Objective: To determine the outcomes of patients with later-onset Pompe disease (LOPD) identified through newborn screening (NBS).
Study design: A prospective observational cohort study was conducted from the initiation of Pompe disease NBS by following subjects every 3-12 months for motor development and biochemical markers.
Results: Between 2005 and 2018, 39 of 994 975 newborns evaluated were classified as having LOPD based on low acid α-glucosidase (GAA) activity but no cardiac involvement at the time of screening. As of December 2020, 8 of these 39 infants (21%) were treated with enzyme replacement therapy owing to persistent elevation of creatine kinase (CK), cardiac involvement, or developmental delay. All subjects' physical performance and endurance improved after treatment. Subjects carrying c.[752C>T;761C>T] and c.[546+5G>T; 1726G>A] presented a phenotype of nonprogressive hypotonia, muscle weakness, and impairment in physical fitness tests, but they have not received treatment.

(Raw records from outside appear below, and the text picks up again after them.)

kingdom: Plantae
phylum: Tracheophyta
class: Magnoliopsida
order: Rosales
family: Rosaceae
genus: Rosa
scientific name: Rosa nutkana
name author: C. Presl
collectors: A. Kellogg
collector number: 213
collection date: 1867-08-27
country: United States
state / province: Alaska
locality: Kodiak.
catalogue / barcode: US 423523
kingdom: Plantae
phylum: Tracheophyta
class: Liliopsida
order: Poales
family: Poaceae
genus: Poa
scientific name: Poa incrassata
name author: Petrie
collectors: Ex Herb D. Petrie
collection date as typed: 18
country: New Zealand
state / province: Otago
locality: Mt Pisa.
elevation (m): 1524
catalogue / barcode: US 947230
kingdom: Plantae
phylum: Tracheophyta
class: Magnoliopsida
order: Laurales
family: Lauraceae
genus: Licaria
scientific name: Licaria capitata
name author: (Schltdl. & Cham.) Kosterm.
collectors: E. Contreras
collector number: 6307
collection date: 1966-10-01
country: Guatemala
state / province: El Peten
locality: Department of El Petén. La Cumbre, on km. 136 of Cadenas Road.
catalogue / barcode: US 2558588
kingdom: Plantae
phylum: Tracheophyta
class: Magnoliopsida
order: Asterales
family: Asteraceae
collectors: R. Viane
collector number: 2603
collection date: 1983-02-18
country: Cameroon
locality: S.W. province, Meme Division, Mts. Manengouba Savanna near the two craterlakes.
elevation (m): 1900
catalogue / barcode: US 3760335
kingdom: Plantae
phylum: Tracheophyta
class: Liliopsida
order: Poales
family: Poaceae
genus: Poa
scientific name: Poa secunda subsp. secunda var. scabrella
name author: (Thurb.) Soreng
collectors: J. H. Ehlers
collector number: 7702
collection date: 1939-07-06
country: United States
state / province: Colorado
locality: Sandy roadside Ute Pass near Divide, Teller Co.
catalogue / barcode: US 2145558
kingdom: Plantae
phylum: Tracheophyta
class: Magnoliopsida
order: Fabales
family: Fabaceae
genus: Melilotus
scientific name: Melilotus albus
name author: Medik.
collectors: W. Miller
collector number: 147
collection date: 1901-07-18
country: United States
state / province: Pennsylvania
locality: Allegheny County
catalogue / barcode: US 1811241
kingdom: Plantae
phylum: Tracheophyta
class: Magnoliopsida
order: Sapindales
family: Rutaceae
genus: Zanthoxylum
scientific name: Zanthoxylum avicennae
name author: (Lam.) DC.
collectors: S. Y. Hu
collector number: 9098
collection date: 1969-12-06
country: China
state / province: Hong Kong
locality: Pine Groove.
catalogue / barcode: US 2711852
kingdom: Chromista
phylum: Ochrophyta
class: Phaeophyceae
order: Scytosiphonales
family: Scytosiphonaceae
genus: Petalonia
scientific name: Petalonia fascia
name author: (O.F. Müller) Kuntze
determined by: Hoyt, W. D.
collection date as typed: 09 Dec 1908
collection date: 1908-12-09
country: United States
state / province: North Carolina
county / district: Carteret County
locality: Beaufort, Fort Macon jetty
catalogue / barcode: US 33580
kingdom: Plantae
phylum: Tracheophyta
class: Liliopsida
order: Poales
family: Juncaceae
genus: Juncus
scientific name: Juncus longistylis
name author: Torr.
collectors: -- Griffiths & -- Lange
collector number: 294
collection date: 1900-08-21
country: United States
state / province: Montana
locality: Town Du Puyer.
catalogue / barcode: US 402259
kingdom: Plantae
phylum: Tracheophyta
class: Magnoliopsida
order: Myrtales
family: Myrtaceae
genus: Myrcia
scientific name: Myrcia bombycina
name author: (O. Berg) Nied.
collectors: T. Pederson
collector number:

Conclusions: One-fifth of subjects identified through NBS as having LOPD developed symptoms after a follow-up of up to 15 years. NBS was found to facilitate the early detection and early treatment of those subjects. GAA variants c.[752C>T;761C>T] and c.[546+5G>T; 1726G>A] might not cause Pompe disease but still may affect skeletal muscle function.
Keywords: enzyme replacement therapy; genetic variations; glycogen storage disease type II; hypotonia; manifestation–neuromuscular.